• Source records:
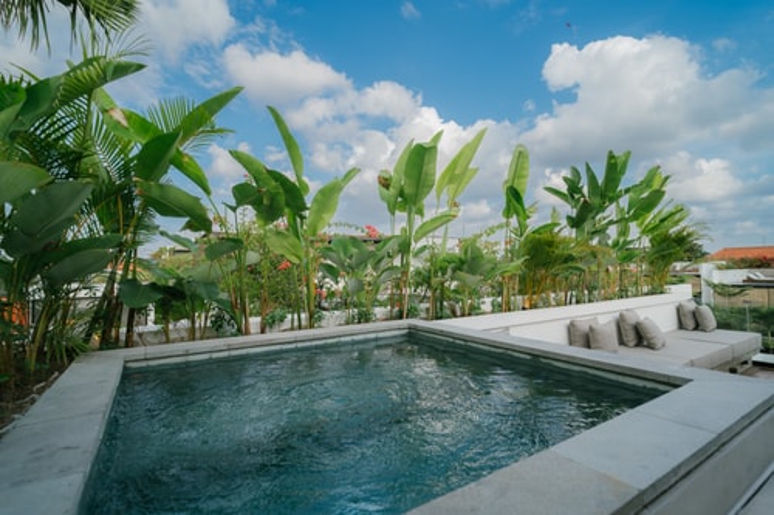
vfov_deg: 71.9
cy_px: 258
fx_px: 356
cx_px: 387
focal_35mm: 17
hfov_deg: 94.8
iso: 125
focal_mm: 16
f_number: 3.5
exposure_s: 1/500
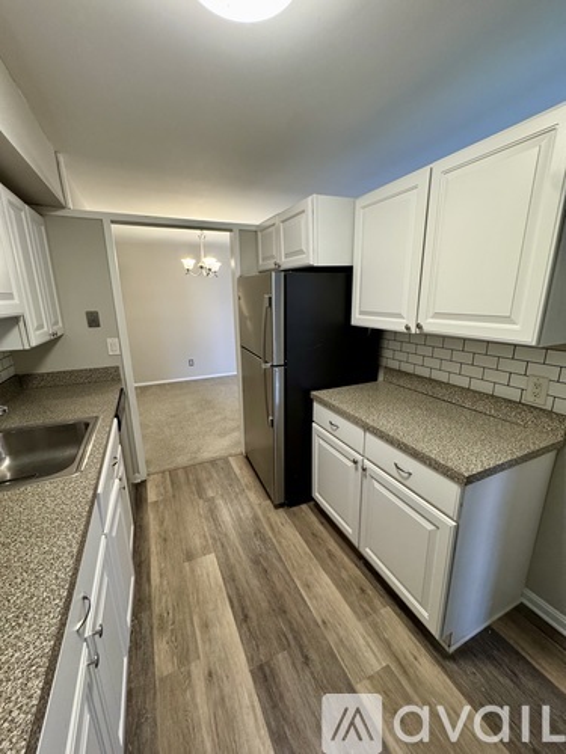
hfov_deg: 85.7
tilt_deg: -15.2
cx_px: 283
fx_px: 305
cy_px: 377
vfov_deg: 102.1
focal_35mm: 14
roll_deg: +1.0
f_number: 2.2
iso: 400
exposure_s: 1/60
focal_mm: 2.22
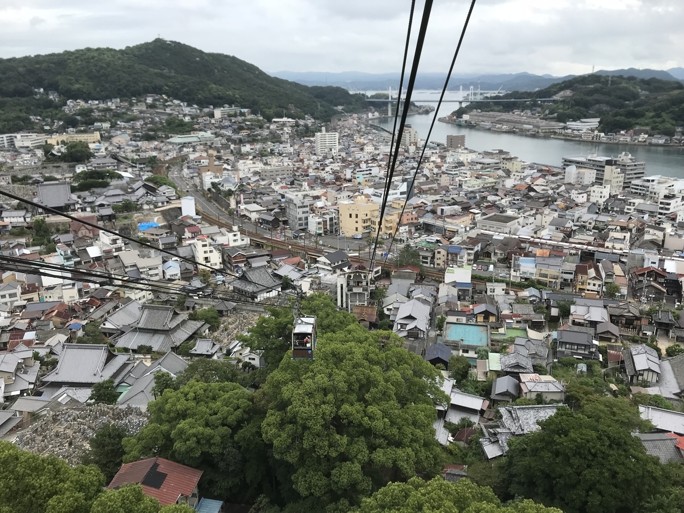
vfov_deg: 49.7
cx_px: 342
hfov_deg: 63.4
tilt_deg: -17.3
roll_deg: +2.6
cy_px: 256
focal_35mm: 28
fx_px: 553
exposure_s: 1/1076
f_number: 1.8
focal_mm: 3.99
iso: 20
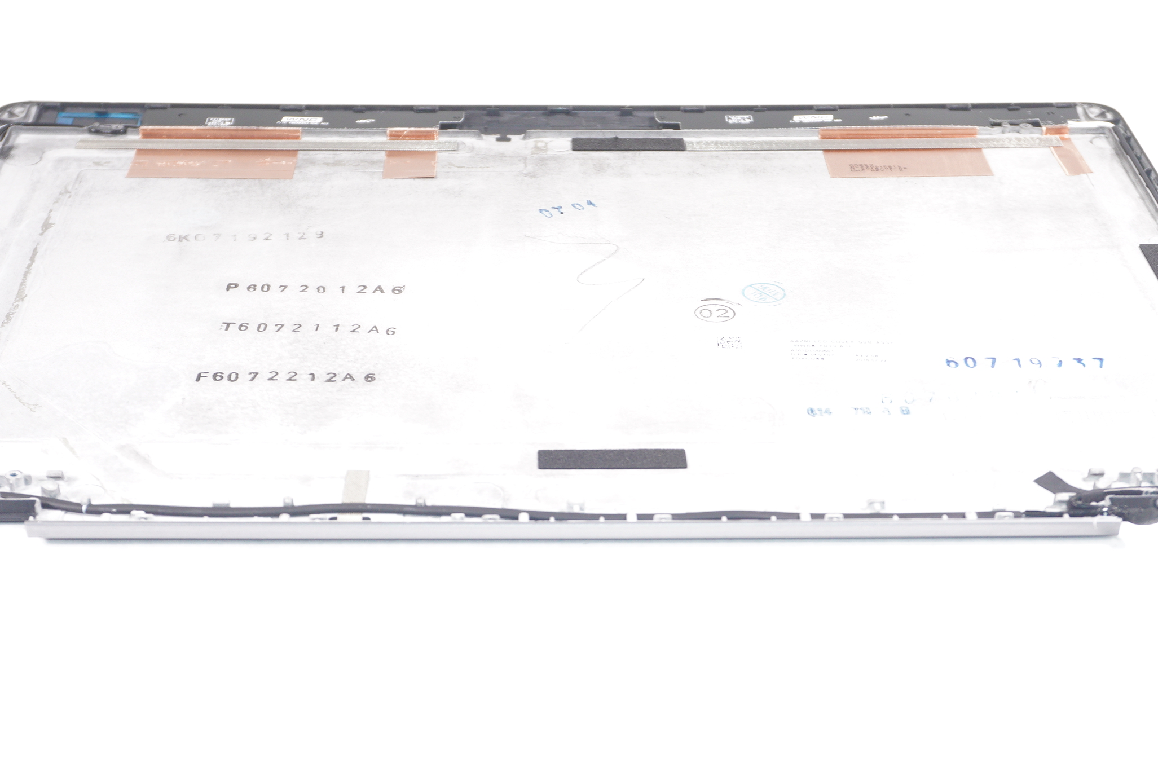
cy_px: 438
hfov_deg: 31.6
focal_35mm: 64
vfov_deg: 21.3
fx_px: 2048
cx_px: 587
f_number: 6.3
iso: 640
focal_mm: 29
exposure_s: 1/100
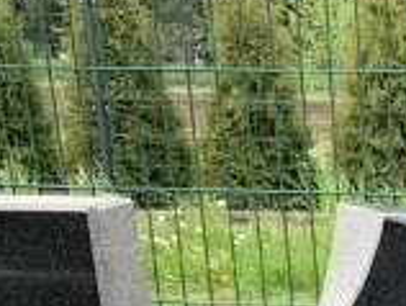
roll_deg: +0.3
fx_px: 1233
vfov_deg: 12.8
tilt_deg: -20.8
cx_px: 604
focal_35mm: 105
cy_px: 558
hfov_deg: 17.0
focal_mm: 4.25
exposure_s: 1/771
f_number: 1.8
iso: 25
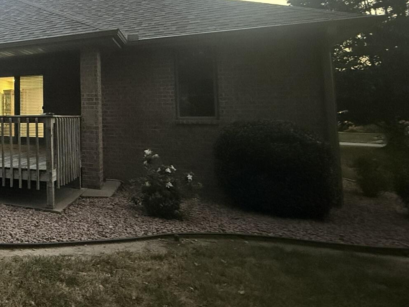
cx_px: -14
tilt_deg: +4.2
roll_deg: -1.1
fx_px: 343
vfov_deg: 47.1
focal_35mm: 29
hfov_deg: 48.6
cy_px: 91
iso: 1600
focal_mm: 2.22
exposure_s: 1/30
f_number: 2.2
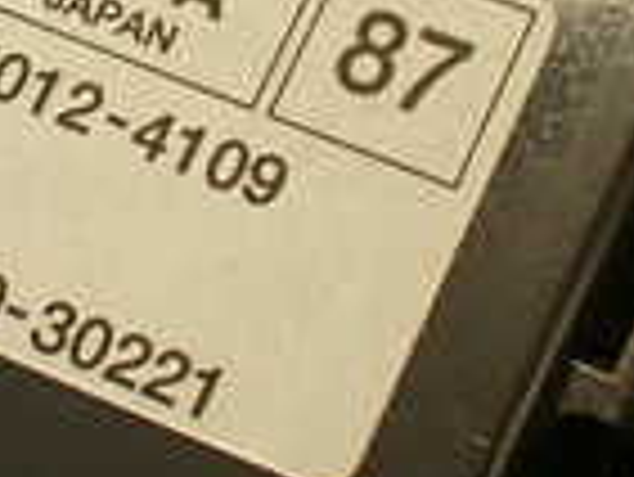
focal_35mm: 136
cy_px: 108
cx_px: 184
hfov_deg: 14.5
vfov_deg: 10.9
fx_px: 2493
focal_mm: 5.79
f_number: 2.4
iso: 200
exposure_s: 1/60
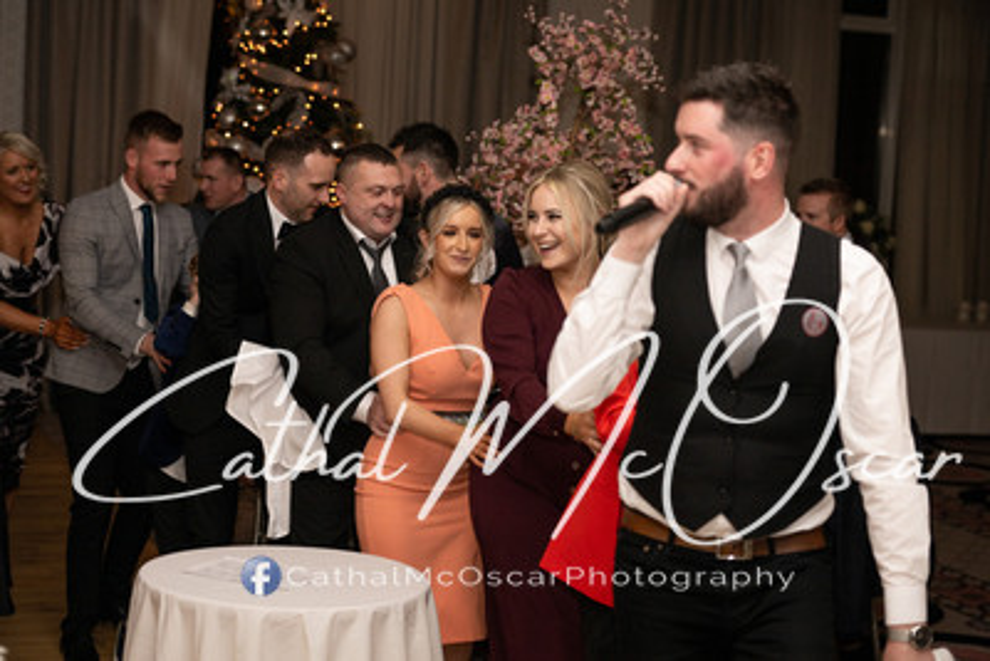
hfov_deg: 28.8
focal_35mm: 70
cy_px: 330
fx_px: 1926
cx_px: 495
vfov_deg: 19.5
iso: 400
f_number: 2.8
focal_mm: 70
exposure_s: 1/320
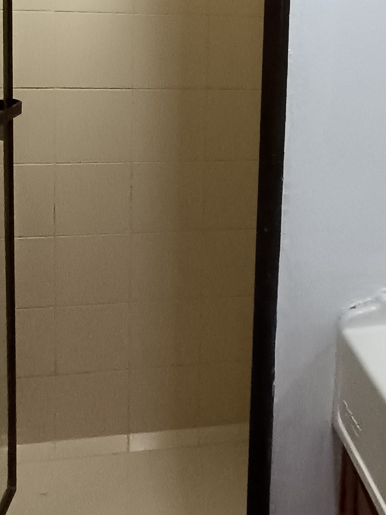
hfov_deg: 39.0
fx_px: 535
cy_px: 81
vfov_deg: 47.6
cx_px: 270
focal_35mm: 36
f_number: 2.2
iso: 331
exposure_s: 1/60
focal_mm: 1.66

• TO-DO ITEM: Give the entries above again exactly, minus their pictures.

• WRITTEN REPLY:
vfov_deg: 71.9
cy_px: 258
fx_px: 356
cx_px: 387
focal_35mm: 17
hfov_deg: 94.8
iso: 125
focal_mm: 16
f_number: 3.5
exposure_s: 1/500
hfov_deg: 85.7
tilt_deg: -15.2
cx_px: 283
fx_px: 305
cy_px: 377
vfov_deg: 102.1
focal_35mm: 14
roll_deg: +1.0
f_number: 2.2
iso: 400
exposure_s: 1/60
focal_mm: 2.22
vfov_deg: 49.7
cx_px: 342
hfov_deg: 63.4
tilt_deg: -17.3
roll_deg: +2.6
cy_px: 256
focal_35mm: 28
fx_px: 553
exposure_s: 1/1076
f_number: 1.8
focal_mm: 3.99
iso: 20
cy_px: 438
hfov_deg: 31.6
focal_35mm: 64
vfov_deg: 21.3
fx_px: 2048
cx_px: 587
f_number: 6.3
iso: 640
focal_mm: 29
exposure_s: 1/100
roll_deg: +0.3
fx_px: 1233
vfov_deg: 12.8
tilt_deg: -20.8
cx_px: 604
focal_35mm: 105
cy_px: 558
hfov_deg: 17.0
focal_mm: 4.25
exposure_s: 1/771
f_number: 1.8
iso: 25
cx_px: -14
tilt_deg: +4.2
roll_deg: -1.1
fx_px: 343
vfov_deg: 47.1
focal_35mm: 29
hfov_deg: 48.6
cy_px: 91
iso: 1600
focal_mm: 2.22
exposure_s: 1/30
f_number: 2.2
focal_35mm: 136
cy_px: 108
cx_px: 184
hfov_deg: 14.5
vfov_deg: 10.9
fx_px: 2493
focal_mm: 5.79
f_number: 2.4
iso: 200
exposure_s: 1/60
hfov_deg: 28.8
focal_35mm: 70
cy_px: 330
fx_px: 1926
cx_px: 495
vfov_deg: 19.5
iso: 400
f_number: 2.8
focal_mm: 70
exposure_s: 1/320
hfov_deg: 39.0
fx_px: 535
cy_px: 81
vfov_deg: 47.6
cx_px: 270
focal_35mm: 36
f_number: 2.2
iso: 331
exposure_s: 1/60
focal_mm: 1.66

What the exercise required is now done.